**Given request A**
Answer these questions about the mailing-list post on the Docker host appliance.
(i) What setup can Jason cover as part of his presentation?
(ii) On what day and at what time did Andrew Sullivan Cant write his message?
(iii) What does Andrew say he will probably never buy?

[kwlug-disc] Docker Host Appliance

Jason jasonpa at gmail.com
Sat Jan 21 17:52:53 EST 2023


I can definitely cover my setup with TrueNAS SCALE as part of my homeland
presentation.  It's quite versatile and I'm sure we could have other
presentations on it if people are interested.

On Sat, Jan 21, 2023, 11:24 a.m. Andrew Sullivan Cant <
acant at alumni.uwaterloo.ca> wrote:

> This discussion does make me think I should really try out TrueNAS. But
> I will probably still procrastinate it. ;)
>
> Jason, I think your presentation is going to have some coverage and
> maybe after that we can consider if we want more?
>
> Chris, I also agree that TrueNAS the the project that also looks the
> most like a product. I am also cheap so, I will probably never buy their
> brand new hardware, but I appreciate that it exists.
>
> https://www.truenas.com/truenas-mini/
>
> This feels safer. I can learn this, and have a fall back to just paying
> for it. I guess this is adopting the puppy problem. It is nice to be
> able to adopt the puppy, but having a well managed kennels I can just
> pay for is good to.

[Data entries]
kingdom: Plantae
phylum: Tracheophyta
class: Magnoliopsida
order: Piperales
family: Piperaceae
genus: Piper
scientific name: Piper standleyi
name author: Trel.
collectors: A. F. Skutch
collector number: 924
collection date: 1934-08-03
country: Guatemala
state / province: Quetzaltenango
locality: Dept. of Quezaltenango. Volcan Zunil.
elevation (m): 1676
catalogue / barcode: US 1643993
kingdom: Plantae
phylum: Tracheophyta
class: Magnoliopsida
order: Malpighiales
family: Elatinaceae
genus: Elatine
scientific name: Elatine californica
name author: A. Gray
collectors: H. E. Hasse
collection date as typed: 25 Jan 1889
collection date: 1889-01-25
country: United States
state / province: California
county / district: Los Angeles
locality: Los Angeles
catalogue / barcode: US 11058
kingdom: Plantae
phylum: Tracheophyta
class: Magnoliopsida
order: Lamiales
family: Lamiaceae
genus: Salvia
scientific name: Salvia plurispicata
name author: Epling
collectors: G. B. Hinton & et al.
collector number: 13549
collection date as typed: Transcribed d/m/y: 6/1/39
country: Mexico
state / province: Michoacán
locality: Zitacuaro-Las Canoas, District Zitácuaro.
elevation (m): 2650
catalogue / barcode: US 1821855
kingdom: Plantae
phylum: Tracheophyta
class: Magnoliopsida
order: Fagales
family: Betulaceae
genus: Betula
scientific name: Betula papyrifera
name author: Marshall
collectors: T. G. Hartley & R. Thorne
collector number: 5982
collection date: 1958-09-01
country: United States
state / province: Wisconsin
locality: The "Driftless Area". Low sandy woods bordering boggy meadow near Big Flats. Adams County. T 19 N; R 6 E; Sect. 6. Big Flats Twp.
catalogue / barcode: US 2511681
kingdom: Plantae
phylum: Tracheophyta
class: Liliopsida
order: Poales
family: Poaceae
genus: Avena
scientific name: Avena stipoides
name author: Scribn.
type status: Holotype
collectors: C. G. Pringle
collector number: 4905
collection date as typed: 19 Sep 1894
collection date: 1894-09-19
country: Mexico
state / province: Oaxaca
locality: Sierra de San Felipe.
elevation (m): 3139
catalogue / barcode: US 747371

**Given request B**
Duplicate the records, starting with the line that contains "collection date as typed: 25 Jan 1889" and going on through the last line of the records.

**Correct response A**
(i) His setup with TrueNAS SCALE
(ii) Saturday, January 21, 2023, at 11:24 a.m.
(iii) Their brand new hardware

**Correct response B**
collection date as typed: 25 Jan 1889
collection date: 1889-01-25
country: United States
state / province: California
county / district: Los Angeles
locality: Los Angeles
catalogue / barcode: US 11058
kingdom: Plantae
phylum: Tracheophyta
class: Magnoliopsida
order: Lamiales
family: Lamiaceae
genus: Salvia
scientific name: Salvia plurispicata
name author: Epling
collectors: G. B. Hinton & et al.
collector number: 13549
collection date as typed: Transcribed d/m/y: 6/1/39
country: Mexico
state / province: Michoacán
locality: Zitacuaro-Las Canoas, District Zitácuaro.
elevation (m): 2650
catalogue / barcode: US 1821855
kingdom: Plantae
phylum: Tracheophyta
class: Magnoliopsida
order: Fagales
family: Betulaceae
genus: Betula
scientific name: Betula papyrifera
name author: Marshall
collectors: T. G. Hartley & R. Thorne
collector number: 5982
collection date: 1958-09-01
country: United States
state / province: Wisconsin
locality: The "Driftless Area". Low sandy woods bordering boggy meadow near Big Flats. Adams County. T 19 N; R 6 E; Sect. 6. Big Flats Twp.
catalogue / barcode: US 2511681
kingdom: Plantae
phylum: Tracheophyta
class: Liliopsida
order: Poales
family: Poaceae
genus: Avena
scientific name: Avena stipoides
name author: Scribn.
type status: Holotype
collectors: C. G. Pringle
collector number: 4905
collection date as typed: 19 Sep 1894
collection date: 1894-09-19
country: Mexico
state / province: Oaxaca
locality: Sierra de San Felipe.
elevation (m): 3139
catalogue / barcode: US 747371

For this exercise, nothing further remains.